_Job_
Change every "Wishlist" in the records below to "Favorites" and write out all the lines again, leaving everything else unchanged.

(Stored data entries)
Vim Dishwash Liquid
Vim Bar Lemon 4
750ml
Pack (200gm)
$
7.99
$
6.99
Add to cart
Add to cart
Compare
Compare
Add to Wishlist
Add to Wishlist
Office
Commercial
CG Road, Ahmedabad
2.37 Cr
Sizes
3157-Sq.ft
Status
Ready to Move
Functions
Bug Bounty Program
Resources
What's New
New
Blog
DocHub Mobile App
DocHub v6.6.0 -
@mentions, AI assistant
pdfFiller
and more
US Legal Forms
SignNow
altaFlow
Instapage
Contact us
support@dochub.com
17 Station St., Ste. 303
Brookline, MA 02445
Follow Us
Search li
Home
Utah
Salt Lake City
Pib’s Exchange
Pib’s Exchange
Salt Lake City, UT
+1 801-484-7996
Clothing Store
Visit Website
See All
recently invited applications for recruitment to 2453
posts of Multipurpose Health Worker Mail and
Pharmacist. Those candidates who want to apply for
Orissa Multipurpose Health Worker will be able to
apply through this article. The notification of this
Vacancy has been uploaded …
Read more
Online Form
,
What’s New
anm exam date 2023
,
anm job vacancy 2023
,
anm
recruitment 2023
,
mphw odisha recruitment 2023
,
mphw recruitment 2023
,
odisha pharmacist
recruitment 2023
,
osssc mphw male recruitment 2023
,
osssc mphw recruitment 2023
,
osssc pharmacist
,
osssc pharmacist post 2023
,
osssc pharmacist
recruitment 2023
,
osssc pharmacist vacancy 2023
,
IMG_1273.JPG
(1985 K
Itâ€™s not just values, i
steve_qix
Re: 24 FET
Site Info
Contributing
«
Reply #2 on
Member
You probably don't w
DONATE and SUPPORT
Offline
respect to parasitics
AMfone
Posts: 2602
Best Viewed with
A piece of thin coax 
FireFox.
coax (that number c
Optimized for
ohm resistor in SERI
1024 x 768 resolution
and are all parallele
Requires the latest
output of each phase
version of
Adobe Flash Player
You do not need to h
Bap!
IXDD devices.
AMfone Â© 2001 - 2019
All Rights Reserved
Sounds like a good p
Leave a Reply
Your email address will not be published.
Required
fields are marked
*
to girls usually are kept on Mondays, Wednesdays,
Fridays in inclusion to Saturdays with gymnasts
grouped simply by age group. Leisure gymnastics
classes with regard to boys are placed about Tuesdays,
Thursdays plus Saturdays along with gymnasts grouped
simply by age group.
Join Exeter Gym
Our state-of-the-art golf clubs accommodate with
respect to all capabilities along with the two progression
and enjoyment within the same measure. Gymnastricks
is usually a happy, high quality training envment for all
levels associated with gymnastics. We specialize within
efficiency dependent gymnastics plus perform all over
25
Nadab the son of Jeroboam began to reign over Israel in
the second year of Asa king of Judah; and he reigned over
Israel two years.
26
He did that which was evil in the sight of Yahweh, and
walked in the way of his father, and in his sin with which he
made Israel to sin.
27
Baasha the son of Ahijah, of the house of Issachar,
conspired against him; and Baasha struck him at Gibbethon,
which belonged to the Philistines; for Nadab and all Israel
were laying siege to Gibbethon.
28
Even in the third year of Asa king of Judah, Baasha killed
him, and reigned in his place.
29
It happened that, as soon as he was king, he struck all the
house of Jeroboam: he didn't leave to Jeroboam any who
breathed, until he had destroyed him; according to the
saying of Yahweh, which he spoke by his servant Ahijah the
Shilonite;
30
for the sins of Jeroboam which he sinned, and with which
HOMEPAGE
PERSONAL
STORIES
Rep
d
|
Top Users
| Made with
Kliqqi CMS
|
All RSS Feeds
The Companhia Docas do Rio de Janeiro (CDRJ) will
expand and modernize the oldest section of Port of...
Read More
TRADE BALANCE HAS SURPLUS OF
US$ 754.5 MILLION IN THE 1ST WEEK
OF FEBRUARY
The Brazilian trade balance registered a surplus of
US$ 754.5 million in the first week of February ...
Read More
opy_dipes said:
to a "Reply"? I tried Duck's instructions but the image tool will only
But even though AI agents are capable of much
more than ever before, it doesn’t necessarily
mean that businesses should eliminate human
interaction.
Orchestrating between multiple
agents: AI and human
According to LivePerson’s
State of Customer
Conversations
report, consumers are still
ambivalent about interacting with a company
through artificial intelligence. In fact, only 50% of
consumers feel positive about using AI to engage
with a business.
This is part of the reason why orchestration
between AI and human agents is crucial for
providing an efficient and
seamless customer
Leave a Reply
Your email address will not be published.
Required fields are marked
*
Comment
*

_Solution to the exercise_
Vim Dishwash Liquid
Vim Bar Lemon 4
750ml
Pack (200gm)
$
7.99
$
6.99
Add to cart
Add to cart
Compare
Compare
Add to Favorites
Add to Favorites
Office
Commercial
CG Road, Ahmedabad
2.37 Cr
Sizes
3157-Sq.ft
Status
Ready to Move
Functions
Bug Bounty Program
Resources
What's New
New
Blog
DocHub Mobile App
DocHub v6.6.0 -
@mentions, AI assistant
pdfFiller
and more
US Legal Forms
SignNow
altaFlow
Instapage
Contact us
support@dochub.com
17 Station St., Ste. 303
Brookline, MA 02445
Follow Us
Search li
Home
Utah
Salt Lake City
Pib’s Exchange
Pib’s Exchange
Salt Lake City, UT
+1 801-484-7996
Clothing Store
Visit Website
See All
recently invited applications for recruitment to 2453
posts of Multipurpose Health Worker Mail and
Pharmacist. Those candidates who want to apply for
Orissa Multipurpose Health Worker will be able to
apply through this article. The notification of this
Vacancy has been uploaded …
Read more
Online Form
,
What’s New
anm exam date 2023
,
anm job vacancy 2023
,
anm
recruitment 2023
,
mphw odisha recruitment 2023
,
mphw recruitment 2023
,
odisha pharmacist
recruitment 2023
,
osssc mphw male recruitment 2023
,
osssc mphw recruitment 2023
,
osssc pharmacist
,
osssc pharmacist post 2023
,
osssc pharmacist
recruitment 2023
,
osssc pharmacist vacancy 2023
,
IMG_1273.JPG
(1985 K
Itâ€™s not just values, i
steve_qix
Re: 24 FET
Site Info
Contributing
«
Reply #2 on
Member
You probably don't w
DONATE and SUPPORT
Offline
respect to parasitics
AMfone
Posts: 2602
Best Viewed with
A piece of thin coax 
FireFox.
coax (that number c
Optimized for
ohm resistor in SERI
1024 x 768 resolution
and are all parallele
Requires the latest
output of each phase
version of
Adobe Flash Player
You do not need to h
Bap!
IXDD devices.
AMfone Â© 2001 - 2019
All Rights Reserved
Sounds like a good p
Leave a Reply
Your email address will not be published.
Required
fields are marked
*
to girls usually are kept on Mondays, Wednesdays,
Fridays in inclusion to Saturdays with gymnasts
grouped simply by age group. Leisure gymnastics
classes with regard to boys are placed about Tuesdays,
Thursdays plus Saturdays along with gymnasts grouped
simply by age group.
Join Exeter Gym
Our state-of-the-art golf clubs accommodate with
respect to all capabilities along with the two progression
and enjoyment within the same measure. Gymnastricks
is usually a happy, high quality training envment for all
levels associated with gymnastics. We specialize within
efficiency dependent gymnastics plus perform all over
25
Nadab the son of Jeroboam began to reign over Israel in
the second year of Asa king of Judah; and he reigned over
Israel two years.
26
He did that which was evil in the sight of Yahweh, and
walked in the way of his father, and in his sin with which he
made Israel to sin.
27
Baasha the son of Ahijah, of the house of Issachar,
conspired against him; and Baasha struck him at Gibbethon,
which belonged to the Philistines; for Nadab and all Israel
were laying siege to Gibbethon.
28
Even in the third year of Asa king of Judah, Baasha killed
him, and reigned in his place.
29
It happened that, as soon as he was king, he struck all the
house of Jeroboam: he didn't leave to Jeroboam any who
breathed, until he had destroyed him; according to the
saying of Yahweh, which he spoke by his servant Ahijah the
Shilonite;
30
for the sins of Jeroboam which he sinned, and with which
HOMEPAGE
PERSONAL
STORIES
Rep
d
|
Top Users
| Made with
Kliqqi CMS
|
All RSS Feeds
The Companhia Docas do Rio de Janeiro (CDRJ) will
expand and modernize the oldest section of Port of...
Read More
TRADE BALANCE HAS SURPLUS OF
US$ 754.5 MILLION IN THE 1ST WEEK
OF FEBRUARY
The Brazilian trade balance registered a surplus of
US$ 754.5 million in the first week of February ...
Read More
opy_dipes said:
to a "Reply"? I tried Duck's instructions but the image tool will only
But even though AI agents are capable of much
more than ever before, it doesn’t necessarily
mean that businesses should eliminate human
interaction.
Orchestrating between multiple
agents: AI and human
According to LivePerson’s
State of Customer
Conversations
report, consumers are still
ambivalent about interacting with a company
through artificial intelligence. In fact, only 50% of
consumers feel positive about using AI to engage
with a business.
This is part of the reason why orchestration
between AI and human agents is crucial for
providing an efficient and
seamless customer
Leave a Reply
Your email address will not be published.
Required fields are marked
*
Comment
*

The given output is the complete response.